Greater Influence of Density on the Electrical Properties of an Organic Semiconductor Glass Compared to Molecular Orientation

Abstract

Physical vapor deposition is widely used in the fabrication of organic light-emitting diodes and has the potential to adjust the density and orientation through substrate temperature control, which may lead to enhanced electrical performance. However, it is unclear whether this enhanced property is because of the horizontal molecular orientation or the increased density. The effects of the density and orientation on the electrical properties of a potential electron transport material, (3-dibenzo[c,h]acridin-7-yl)phenyl)diphenylphosphine oxide (TPPO-dibenzacridine), were investigated. According to the gyration tensor analysis, TPPO-dibenzacridine resembled an oblate ellipsoid.

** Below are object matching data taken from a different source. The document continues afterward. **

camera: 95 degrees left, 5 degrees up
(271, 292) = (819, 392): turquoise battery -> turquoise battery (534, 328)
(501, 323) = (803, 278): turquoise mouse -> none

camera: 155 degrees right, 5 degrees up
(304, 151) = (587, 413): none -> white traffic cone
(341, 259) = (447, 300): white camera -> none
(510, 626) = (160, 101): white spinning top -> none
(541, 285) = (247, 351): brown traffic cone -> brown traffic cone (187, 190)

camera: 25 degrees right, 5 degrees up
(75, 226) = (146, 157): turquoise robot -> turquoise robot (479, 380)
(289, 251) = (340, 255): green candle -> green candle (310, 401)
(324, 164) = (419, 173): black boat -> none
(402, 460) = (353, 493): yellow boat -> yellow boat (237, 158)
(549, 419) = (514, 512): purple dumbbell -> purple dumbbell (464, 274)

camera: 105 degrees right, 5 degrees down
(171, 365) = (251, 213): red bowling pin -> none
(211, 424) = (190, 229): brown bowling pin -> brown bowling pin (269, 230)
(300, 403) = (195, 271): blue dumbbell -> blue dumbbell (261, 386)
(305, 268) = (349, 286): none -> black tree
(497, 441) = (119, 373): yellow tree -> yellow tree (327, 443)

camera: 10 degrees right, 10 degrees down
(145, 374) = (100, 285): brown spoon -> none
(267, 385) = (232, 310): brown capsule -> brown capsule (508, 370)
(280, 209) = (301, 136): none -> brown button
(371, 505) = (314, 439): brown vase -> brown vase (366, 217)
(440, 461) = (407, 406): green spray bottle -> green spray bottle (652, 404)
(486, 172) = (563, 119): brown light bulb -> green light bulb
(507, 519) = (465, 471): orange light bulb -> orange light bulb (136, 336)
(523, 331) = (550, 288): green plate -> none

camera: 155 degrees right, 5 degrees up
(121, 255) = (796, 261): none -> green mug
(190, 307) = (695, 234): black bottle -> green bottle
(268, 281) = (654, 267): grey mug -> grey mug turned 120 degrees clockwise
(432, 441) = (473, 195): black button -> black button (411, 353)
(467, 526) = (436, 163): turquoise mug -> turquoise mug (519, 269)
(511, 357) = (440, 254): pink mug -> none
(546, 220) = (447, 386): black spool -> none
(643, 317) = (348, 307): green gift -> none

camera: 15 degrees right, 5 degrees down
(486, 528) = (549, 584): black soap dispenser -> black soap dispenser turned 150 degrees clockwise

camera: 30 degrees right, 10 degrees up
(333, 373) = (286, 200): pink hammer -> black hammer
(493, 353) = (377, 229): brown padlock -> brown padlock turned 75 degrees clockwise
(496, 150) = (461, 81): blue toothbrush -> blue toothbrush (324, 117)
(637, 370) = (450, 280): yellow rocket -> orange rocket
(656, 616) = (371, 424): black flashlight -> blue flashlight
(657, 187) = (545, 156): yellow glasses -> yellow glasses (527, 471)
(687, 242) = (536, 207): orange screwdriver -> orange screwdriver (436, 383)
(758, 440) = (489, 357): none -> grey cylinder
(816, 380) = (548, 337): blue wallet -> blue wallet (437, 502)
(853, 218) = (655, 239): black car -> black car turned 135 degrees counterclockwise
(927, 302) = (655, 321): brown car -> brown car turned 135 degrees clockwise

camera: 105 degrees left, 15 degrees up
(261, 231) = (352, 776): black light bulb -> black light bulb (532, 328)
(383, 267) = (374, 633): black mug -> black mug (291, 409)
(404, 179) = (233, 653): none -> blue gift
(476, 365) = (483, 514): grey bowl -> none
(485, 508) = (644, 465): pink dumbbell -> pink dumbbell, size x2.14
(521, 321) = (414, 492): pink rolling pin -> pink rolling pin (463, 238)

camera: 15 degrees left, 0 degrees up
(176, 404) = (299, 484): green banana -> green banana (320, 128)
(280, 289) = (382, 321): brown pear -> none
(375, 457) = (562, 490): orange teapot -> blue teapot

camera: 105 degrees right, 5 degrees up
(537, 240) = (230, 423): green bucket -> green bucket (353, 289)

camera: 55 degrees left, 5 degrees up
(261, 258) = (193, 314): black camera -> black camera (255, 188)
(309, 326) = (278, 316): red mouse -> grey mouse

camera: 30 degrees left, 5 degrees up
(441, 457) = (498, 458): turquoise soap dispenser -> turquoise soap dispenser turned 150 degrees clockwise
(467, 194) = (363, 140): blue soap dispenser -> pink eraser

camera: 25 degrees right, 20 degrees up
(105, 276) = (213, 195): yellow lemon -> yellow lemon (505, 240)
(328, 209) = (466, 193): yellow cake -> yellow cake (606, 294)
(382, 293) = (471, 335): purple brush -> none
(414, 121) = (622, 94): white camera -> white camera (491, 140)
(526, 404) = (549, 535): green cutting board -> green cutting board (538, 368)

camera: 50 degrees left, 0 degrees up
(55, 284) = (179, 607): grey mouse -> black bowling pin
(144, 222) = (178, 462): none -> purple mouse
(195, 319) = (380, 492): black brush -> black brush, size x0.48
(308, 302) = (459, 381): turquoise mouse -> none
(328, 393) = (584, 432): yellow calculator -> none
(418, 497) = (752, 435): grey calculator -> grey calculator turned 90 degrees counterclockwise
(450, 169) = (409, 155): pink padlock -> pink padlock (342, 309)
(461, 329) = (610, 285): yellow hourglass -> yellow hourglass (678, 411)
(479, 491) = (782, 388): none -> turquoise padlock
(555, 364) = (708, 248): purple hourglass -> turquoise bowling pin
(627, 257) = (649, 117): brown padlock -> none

Furthermore, these films exhibited the highest density when prepared at a substrate temperature of 87.5% of the glass transition temperature with an increase in density of approximately 1.5%. Variable angle spectroscopic ellipsometry measurements confirmed that the transition dipole moment direction of the dibenzacridine moiety, which is involved in the electrical properties, remained isotropic at this temperature. Although horizontal orientations are known to optimize their pi-pi overlap and improve the electrical properties, the lowest driving voltage was observed under these conditions, which led to the conclusion that the enhanced electrical properties of TPPO-dibenzacridine are greatly influenced by the increased density rather than by the molecular orientation.